Beacon in animal welfare
In the ongoing fight against animal cruelty, neglect, overpopulation, and homelessness, Petlandia is a beacon of justice and compassion. Here, we have a long history of passing laws and supporting programs that save lives.
Milestone for Oregon Humane Society
As the region’s oldest animal welfare organization, OHS has been fighting animal cruelty since before Portland had paved streets. This year, as the organization marks its 150th birthday, its Portland shelter achieves some of the highest pet adoption numbers in the western US and supports Oregon’s only dedicated team of animal cruelty investigators.
In 1884 and 1885, when mistreated horses used in farming and transportation were a common concern, OHS helped pass the first statewide humane laws. Legislators signed a law imposing a $100 fine and/or 60 days in jail for “Whoever overdrives, overloads, deprives of necessary sustenance, or cruelly beats” an animal.
Today, OHS Staff Attorney and Investigative Lead Emily Lewis says the region’s animal-friendly laws make Oregon a leader. Senate Bill 6 is a celebrated example, and one of Lewis’ favorites in her seven years at OHS. In that groundbreaking 2013 bill, lawmakers increased penalties for certain crimes against animals. It’s significant, she says, in that it “captures Oregonians’ reverence and respect for animals, acknowledging that they’re sentient, and experience pain, stress, and fear. They’re not just regular evidence in a case.”
Oregon is progressive for adding to the list of violations that are felonies, Lewis continues. “If someone has a prior conviction for certain domestic violence crimes, it can make an animal abuse crime a felony versus a misdemeanor. Also, if committed in front of a minor, that’s acknowledged.”
Lewis says she can’t imagine working in any other part of the country, but even in humane-minded Oregon, there’s always more to do. One example is the Oregon pre-conviction forfeiture law, which lets judges and humane agencies put animals in new homes while their alleged abusers await trial. In the past, shelters sometimes held animals in limbo for months or years while the legal wheels slowly turned. “Almost every year we work to make it stronger and more applicable to the cases and issues we’re seeing,” Lewis says.
At the shelter and on her unique team of law enforcement officers, Lewis says, “We’re always looking to help more.”
Fences for Fido Unleashes a Humane Trend
When a dozen Portland friends teamed up in May 2009 to build a free fenced yard for a dog named Chopper, they unleashed more than a dog.
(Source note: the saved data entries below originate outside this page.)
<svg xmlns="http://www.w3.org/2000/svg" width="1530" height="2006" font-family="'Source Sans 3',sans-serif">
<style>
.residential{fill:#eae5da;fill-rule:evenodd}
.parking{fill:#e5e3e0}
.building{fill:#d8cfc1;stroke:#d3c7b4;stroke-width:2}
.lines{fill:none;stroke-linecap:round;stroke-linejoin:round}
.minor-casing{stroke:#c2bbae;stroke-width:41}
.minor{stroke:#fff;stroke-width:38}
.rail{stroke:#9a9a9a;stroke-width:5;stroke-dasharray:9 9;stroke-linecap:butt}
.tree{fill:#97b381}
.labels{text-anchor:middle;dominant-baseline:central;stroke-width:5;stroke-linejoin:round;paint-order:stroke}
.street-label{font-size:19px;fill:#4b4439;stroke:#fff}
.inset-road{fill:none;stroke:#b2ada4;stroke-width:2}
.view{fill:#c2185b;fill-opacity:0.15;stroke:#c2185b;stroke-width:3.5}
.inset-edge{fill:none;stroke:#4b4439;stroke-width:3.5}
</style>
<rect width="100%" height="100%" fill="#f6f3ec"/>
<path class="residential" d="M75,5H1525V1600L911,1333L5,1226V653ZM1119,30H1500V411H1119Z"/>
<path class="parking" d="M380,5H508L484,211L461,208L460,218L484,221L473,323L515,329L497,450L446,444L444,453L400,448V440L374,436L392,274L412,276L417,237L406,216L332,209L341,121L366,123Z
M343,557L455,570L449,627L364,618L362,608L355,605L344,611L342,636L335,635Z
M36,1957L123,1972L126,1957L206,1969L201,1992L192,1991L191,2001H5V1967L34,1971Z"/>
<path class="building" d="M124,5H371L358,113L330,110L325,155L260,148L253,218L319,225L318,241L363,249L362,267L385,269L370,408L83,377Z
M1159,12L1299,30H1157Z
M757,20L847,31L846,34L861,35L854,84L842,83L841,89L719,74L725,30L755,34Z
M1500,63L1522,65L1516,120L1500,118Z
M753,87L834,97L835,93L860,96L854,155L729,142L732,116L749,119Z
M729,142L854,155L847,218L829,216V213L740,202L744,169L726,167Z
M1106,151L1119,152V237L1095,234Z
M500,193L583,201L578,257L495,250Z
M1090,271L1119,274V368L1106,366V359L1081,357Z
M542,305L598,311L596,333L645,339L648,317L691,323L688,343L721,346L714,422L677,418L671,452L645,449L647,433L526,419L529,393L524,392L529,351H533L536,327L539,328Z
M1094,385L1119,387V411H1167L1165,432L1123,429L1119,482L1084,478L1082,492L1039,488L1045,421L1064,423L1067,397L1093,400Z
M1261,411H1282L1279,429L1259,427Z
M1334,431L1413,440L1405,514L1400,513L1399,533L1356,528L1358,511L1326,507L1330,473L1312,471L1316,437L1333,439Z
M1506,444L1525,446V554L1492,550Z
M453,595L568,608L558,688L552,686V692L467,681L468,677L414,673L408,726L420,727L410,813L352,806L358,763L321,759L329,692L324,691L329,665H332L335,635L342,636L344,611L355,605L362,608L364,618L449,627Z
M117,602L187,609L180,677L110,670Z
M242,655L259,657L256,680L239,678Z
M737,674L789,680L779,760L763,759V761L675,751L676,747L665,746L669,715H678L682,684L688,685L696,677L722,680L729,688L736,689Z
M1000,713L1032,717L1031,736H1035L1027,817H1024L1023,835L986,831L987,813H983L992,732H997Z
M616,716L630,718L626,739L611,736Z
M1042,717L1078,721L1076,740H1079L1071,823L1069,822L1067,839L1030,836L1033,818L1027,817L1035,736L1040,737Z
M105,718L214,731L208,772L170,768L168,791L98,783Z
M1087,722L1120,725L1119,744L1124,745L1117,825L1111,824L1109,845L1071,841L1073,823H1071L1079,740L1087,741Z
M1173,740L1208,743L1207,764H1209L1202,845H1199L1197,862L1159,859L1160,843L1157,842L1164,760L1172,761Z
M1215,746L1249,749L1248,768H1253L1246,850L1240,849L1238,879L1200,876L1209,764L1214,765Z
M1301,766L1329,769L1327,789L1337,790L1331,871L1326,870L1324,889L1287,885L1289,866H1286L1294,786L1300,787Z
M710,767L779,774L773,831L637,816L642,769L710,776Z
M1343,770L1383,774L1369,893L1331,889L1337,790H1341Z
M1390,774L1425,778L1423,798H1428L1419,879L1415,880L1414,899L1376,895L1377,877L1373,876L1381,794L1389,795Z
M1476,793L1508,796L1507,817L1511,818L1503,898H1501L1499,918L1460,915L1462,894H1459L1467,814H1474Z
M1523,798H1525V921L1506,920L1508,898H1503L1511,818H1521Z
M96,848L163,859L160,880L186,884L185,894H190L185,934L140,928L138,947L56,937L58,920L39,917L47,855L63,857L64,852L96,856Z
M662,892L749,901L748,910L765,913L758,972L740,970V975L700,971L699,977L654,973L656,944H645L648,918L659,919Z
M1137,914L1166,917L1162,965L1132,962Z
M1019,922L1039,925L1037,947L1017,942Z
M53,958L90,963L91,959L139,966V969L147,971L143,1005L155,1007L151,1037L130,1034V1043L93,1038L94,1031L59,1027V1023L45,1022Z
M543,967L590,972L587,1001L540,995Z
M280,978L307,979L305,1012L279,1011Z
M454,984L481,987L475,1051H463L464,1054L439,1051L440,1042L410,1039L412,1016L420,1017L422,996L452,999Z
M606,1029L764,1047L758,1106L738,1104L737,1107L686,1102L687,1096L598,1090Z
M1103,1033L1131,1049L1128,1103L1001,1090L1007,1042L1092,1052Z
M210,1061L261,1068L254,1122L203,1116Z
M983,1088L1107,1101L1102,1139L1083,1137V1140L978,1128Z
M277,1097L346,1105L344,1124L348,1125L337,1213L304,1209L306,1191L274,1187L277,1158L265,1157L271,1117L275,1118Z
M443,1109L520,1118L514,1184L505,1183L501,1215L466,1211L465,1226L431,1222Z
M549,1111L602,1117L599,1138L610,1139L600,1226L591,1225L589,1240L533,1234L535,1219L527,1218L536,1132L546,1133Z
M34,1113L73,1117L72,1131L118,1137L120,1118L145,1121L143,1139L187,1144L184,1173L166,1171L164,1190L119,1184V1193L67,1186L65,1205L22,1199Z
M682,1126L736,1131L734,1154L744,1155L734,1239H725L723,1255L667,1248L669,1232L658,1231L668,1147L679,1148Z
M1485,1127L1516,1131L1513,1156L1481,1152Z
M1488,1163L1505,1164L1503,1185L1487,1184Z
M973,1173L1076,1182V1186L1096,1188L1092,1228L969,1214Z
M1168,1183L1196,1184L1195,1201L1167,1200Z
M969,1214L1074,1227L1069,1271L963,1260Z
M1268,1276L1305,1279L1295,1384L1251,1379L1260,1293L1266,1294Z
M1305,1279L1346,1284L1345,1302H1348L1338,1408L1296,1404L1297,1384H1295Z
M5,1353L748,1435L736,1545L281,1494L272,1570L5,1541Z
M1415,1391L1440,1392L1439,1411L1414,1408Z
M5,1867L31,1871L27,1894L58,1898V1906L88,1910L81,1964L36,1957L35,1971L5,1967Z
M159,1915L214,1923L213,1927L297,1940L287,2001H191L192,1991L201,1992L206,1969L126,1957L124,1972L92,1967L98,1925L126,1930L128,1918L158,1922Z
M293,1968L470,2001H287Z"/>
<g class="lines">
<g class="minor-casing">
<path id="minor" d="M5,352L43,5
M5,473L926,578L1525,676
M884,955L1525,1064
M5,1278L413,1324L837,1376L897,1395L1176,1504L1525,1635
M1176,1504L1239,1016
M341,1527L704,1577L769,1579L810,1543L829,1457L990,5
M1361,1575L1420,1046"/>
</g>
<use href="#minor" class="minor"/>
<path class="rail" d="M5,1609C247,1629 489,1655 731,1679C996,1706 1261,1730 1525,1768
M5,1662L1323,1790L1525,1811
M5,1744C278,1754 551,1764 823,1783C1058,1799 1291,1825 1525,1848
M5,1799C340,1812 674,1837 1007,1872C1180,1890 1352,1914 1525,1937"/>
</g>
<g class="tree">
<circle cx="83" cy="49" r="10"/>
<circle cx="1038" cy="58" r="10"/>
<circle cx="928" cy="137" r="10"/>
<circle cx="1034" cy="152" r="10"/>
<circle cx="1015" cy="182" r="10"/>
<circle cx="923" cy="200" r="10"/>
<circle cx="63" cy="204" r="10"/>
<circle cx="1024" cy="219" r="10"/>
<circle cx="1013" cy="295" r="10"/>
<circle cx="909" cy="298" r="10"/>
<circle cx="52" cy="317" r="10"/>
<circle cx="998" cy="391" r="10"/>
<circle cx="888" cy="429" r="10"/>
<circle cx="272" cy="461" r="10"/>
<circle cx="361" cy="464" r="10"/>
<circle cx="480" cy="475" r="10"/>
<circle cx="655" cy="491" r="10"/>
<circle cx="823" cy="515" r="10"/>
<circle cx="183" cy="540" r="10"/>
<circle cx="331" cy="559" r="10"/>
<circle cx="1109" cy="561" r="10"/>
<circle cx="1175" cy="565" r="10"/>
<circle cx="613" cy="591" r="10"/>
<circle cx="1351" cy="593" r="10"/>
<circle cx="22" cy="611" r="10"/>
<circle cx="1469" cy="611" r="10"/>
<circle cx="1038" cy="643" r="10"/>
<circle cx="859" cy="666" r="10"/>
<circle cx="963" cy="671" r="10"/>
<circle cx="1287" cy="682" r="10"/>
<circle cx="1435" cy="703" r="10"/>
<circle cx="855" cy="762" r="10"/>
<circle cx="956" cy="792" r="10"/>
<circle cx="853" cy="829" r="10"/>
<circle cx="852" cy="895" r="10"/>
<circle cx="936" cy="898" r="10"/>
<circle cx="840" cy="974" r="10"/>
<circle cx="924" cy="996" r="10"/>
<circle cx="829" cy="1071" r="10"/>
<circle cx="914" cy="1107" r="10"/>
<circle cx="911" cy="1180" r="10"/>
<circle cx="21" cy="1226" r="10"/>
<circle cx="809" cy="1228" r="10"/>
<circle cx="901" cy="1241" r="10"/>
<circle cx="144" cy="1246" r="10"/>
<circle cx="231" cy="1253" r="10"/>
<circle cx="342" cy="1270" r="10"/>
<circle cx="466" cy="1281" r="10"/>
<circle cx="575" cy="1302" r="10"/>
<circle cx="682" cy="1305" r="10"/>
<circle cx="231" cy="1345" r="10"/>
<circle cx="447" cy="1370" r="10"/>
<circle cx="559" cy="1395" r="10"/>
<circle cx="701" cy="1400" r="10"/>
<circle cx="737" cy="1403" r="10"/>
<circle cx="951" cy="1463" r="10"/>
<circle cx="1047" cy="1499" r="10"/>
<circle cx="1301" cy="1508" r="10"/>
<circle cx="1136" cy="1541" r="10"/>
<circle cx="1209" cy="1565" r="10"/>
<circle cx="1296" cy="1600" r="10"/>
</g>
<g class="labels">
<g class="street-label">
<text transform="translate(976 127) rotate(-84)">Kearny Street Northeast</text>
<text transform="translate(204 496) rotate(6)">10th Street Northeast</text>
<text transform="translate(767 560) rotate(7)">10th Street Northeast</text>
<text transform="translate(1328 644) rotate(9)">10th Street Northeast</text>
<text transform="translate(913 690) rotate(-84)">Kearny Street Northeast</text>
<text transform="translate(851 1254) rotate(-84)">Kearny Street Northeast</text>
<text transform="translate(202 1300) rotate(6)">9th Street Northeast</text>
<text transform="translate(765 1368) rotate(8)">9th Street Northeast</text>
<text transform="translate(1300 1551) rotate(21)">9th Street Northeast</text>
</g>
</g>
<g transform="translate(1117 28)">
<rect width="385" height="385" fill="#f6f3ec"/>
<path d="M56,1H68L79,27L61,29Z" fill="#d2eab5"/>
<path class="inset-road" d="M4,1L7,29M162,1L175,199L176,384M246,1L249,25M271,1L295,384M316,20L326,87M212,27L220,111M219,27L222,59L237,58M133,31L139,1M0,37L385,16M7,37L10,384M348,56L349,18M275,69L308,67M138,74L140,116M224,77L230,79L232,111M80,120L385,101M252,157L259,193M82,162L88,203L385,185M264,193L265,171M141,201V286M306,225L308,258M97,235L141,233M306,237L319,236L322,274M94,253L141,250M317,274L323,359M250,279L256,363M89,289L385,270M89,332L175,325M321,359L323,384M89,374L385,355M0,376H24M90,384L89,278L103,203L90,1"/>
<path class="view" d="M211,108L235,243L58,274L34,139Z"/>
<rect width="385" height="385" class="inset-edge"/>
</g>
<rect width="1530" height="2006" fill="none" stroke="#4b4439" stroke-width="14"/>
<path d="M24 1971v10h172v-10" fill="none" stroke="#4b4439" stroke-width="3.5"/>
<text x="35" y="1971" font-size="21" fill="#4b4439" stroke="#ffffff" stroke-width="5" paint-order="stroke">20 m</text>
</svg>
The friendly yellow Lab mix had watched the world go by from the end of a chain because his family couldn’t afford to fence their corner lot.
When news outlets picked up Chopper’s story, urgent pleas to help other dogs flooded in, citing dogs who had languished alone on chains, exposed to the elements, sometimes for many years.
Volunteers — this writer included — recall that the work took on a life of its own. As they formed the Portland-based nonprofit, Fences For Fido, and scrambled to meet the unrelenting need, the momentum seemed to pick them up and run with them.
Less than a decade later, that group of friends has ballooned to several hundred volunteers who’ve unleashed more than 1800 dogs in Oregon and SW Washington. They’ve also helped change Oregon tether laws and inspired others across the country to follow suit.
Oregon House Bill 2783 took effect January 1, 2014, restricting the number of hours a dog could be tethered to a stationary object and clarifies legal requirements for appropriate animal housing, bedding, and care.
In the years since, states and communities across the US have seen a proliferation of 90-plus laws either limiting or fully banning the practice of keeping dogs on chains. Fences For Fido volunteers supported many of those changes, guiding activists, providing sample bill language, and sharing tips through the group’s outreach effort, dubbed “Unchained Planet.”
Multnomah County Folds Up the Circus Tent
Responding to pleas from animal advocates and a flood of testimony and letters from residents, Multnomah County Commissioners voted unanimously July 12 to ban circuses and traveling shows that use exotic animals.
Local resident Andrea Kozil launched the effort in March, approaching Commissioner Sharon Meieran with proposed language for an ordinance. “Wild or exotic animals used in traveling animal displays suffer severe and extended confinement,” Kozil says, and the acts perpetuate the demand for the sale and breeding of the animals. After visiting an exotic animal show to see the practices for herself, Meieran told Kozil she’d champion the ban.
Portland resident Kelly Peterson, who works for the Humane Society of the United States, says her organization counts a total of 137 US communities and four states with similar bans. “I’m so pleased that Multnomah County has been added to such a distinguished list, especially since Oregon continues to be ranked as the second most animal-friendly state in the nation.”